*TASK INSTRUCTIONS:* In the piece about Michel Gondry's gallery exhibition below, what is one room dedicated entirely to?

— start of SELECTED PASSAGE —

Dreaming Awake

| 11 Nov 2014 | 01:12

    After completing Eternal Sunshine of the Spotless Mind and since moving to New York City, Michel Gondry settled comfortably into artsy urbanity without neglecting his appeal to a larger audience. The first headline-grabbing example of this development was Dave Chappelle's Block Party. His new film offers a different sort of New York bonus: This month, the Deitch gallery in Soho is exhibiting The Science of Sleep: an exhibition of sculpture and pathological creepy little gifts, combining the movie's bizarre sets with elements from Gondry's personal life, breaking the fourth wall of his fiction and underlining its autobiographical significance. The five modest rooms of Deitch's Grand Street location are packed tight with artwork and multimedia from the movie, including a nifty recreation of the set from the main character Stefan's faux TV show and the entire cardboard city from his dreams 

    One room is dedicated entirely to random items Gondry has used to romance his former lovers, a technique employed by Stefan in the film. The so-called "gifts" are actually a disjointed collection of random artifacts. Among the more original objects: An "unsymmetrical bra," a "nail-ckless," pieces from a "lazy puzzle" and a glass quiche containing an image of The Who.

— end of SELECTED PASSAGE —
— start of ROWS —

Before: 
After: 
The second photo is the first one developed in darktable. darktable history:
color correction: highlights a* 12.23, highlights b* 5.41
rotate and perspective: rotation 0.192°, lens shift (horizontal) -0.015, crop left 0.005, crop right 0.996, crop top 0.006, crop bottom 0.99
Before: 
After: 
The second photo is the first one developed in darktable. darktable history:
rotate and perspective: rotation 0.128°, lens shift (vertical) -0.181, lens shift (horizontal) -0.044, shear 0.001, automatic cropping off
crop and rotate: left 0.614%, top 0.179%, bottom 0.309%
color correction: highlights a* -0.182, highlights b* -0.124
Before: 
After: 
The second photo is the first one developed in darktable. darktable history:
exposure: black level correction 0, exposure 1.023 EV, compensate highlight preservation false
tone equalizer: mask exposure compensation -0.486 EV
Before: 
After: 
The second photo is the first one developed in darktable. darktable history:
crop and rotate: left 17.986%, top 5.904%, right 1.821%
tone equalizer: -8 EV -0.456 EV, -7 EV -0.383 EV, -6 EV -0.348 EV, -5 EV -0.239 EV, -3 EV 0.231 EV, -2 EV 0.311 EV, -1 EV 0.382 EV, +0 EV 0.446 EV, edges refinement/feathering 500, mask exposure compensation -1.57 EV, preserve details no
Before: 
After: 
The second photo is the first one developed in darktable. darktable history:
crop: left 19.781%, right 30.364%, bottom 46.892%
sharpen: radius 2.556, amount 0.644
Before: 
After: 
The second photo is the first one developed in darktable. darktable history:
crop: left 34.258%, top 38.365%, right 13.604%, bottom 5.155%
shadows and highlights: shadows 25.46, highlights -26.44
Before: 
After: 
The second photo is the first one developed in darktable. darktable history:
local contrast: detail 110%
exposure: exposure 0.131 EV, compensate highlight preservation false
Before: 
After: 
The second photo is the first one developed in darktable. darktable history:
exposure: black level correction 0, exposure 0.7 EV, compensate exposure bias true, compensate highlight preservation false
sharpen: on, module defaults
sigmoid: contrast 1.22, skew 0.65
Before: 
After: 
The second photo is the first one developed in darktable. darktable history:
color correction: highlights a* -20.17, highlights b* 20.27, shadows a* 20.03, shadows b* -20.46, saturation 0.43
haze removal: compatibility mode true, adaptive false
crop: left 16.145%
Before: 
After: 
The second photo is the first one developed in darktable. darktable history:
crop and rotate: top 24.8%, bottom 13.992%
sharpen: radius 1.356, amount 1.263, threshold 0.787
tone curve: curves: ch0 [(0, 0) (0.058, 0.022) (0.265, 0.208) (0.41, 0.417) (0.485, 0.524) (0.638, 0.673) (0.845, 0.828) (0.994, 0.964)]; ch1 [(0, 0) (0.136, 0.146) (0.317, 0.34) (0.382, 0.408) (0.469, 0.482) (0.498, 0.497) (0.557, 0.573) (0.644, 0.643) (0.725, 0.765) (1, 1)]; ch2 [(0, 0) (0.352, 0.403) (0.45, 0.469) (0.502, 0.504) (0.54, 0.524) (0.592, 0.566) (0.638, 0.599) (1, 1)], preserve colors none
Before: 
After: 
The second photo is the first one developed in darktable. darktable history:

— end of ROWS —

*SOLUTION BELOW:* Random items Gondry has used to romance his former lovers.